“A risk actor can bypass the sandbox protections to achieve distant code execution rights on the host operating the sandbox,” GitHub said in an advisory revealed on September 28, 2022.
The problem, tracked as CVE-2022-36067 and codenamed Sandbreak, carries a most severity ranking of 10 on the CVSS vulnerability scoring system. It has been addressed in version 3.9.11 launched on August 28, 2022.
vm2 is a popular Node library that is used to run untrusted code with allowlisted built-in modules. It is also one of the crucial extensively downloaded software program, accounting for almost 3.5 million downloads per week.

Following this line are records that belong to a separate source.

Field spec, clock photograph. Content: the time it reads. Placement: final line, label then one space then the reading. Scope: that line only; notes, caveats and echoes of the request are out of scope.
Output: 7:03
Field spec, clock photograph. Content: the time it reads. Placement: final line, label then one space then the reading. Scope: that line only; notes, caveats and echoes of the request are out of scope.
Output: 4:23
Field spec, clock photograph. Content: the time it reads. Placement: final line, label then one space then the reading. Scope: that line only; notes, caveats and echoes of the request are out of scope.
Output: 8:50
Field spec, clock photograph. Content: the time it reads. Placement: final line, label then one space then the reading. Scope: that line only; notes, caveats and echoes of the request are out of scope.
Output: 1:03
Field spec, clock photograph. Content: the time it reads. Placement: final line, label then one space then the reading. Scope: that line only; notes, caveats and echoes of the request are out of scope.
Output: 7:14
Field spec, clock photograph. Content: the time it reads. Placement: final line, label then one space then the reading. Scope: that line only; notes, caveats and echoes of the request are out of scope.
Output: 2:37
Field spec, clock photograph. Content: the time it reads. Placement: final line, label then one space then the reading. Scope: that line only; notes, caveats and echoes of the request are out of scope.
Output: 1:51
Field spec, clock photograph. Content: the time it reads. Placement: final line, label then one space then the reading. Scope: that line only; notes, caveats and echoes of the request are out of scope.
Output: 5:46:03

The shortcoming is rooted within the error mechanism in Node.js to flee the sandbox, in accordance with software safety agency Oxeye, which discovered the flaw.
Because of this profitable exploitation of CVE-2022-36067 might allow an attacker to bypass the vm2 sandbox surroundings and run shell instructions on the system internet hosting the sandbox.

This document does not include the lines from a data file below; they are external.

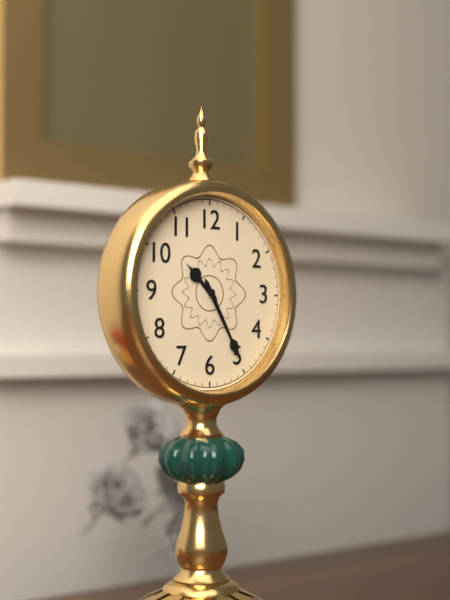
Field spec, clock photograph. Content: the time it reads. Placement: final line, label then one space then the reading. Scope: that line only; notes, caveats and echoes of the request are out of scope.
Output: 10:25
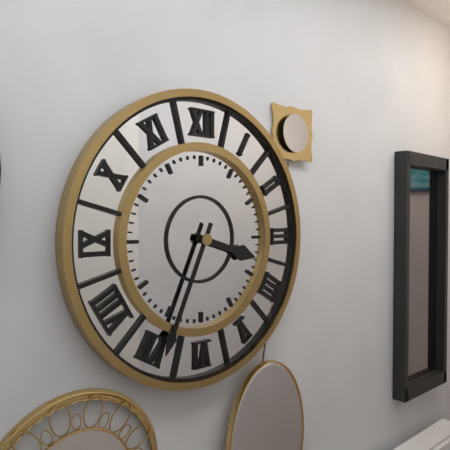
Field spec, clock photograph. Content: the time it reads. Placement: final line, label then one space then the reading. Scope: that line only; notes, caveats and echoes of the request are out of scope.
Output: 3:34
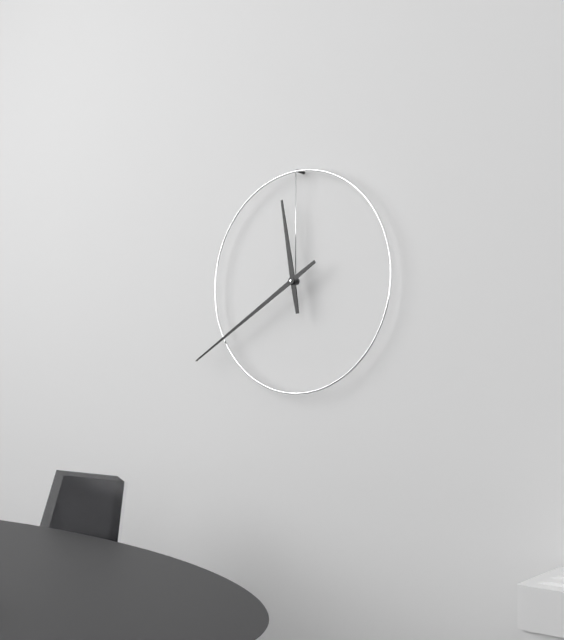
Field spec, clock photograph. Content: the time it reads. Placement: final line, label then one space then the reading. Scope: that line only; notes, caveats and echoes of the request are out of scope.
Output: 11:40
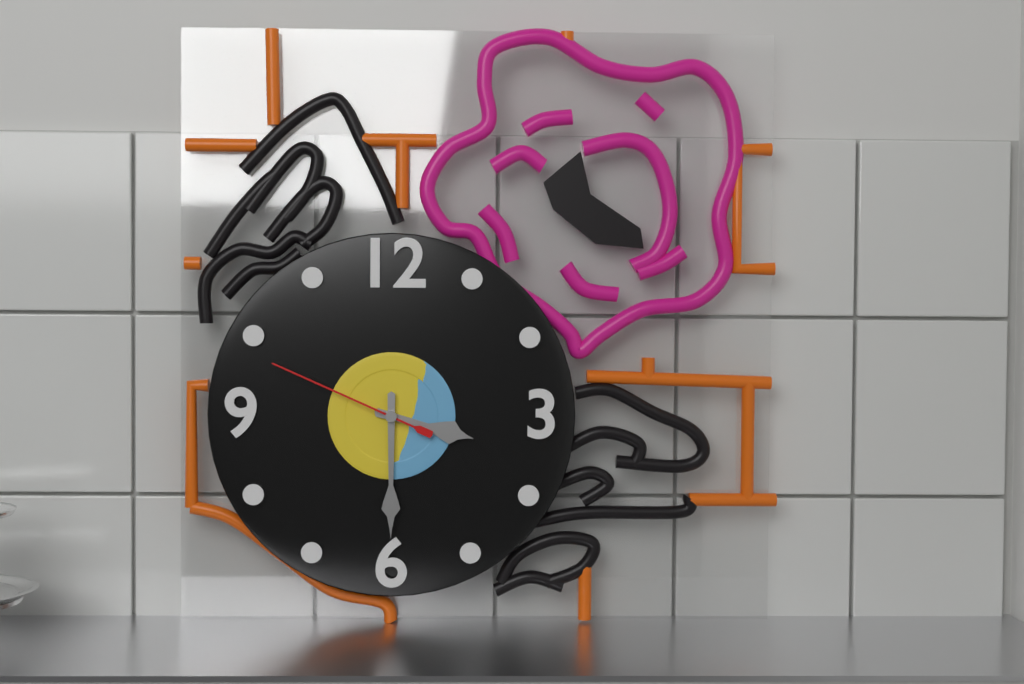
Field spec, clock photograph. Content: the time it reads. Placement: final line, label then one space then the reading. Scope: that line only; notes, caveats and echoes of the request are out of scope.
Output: 3:30:49
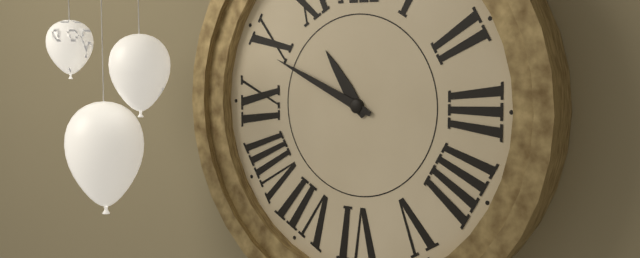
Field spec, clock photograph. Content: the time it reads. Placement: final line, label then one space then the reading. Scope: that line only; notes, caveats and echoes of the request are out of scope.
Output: 10:49
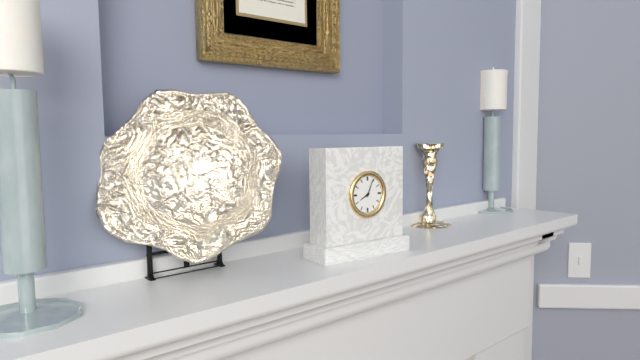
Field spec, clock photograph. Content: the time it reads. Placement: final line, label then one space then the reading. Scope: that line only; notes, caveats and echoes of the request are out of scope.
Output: 8:04
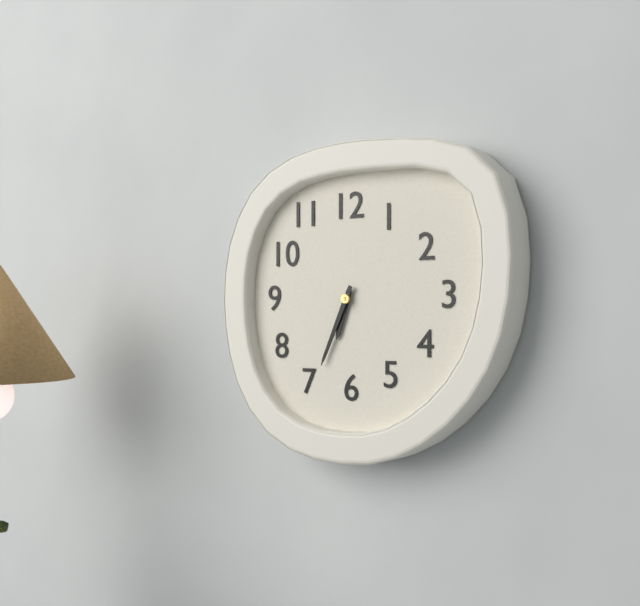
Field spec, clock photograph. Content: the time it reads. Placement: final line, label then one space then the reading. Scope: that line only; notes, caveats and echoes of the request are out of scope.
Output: 6:34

In mild of the essential nature of the vulnerability, customers are really useful to replace to the most recent model as quickly as potential to mitigate potential threats.
“Sandboxes serve completely different functions in fashionable functions, corresponding to inspecting hooked up recordsdata in e-mail servers, offering a further safety layer in internet browsers, or isolating actively operating functions in sure working techniques,” Oxeye mentioned.
“Given the character of the use instances for sandboxes, it is clear that the vm2 vulnerability can have dire penalties for functions that use vm2 with out patching.”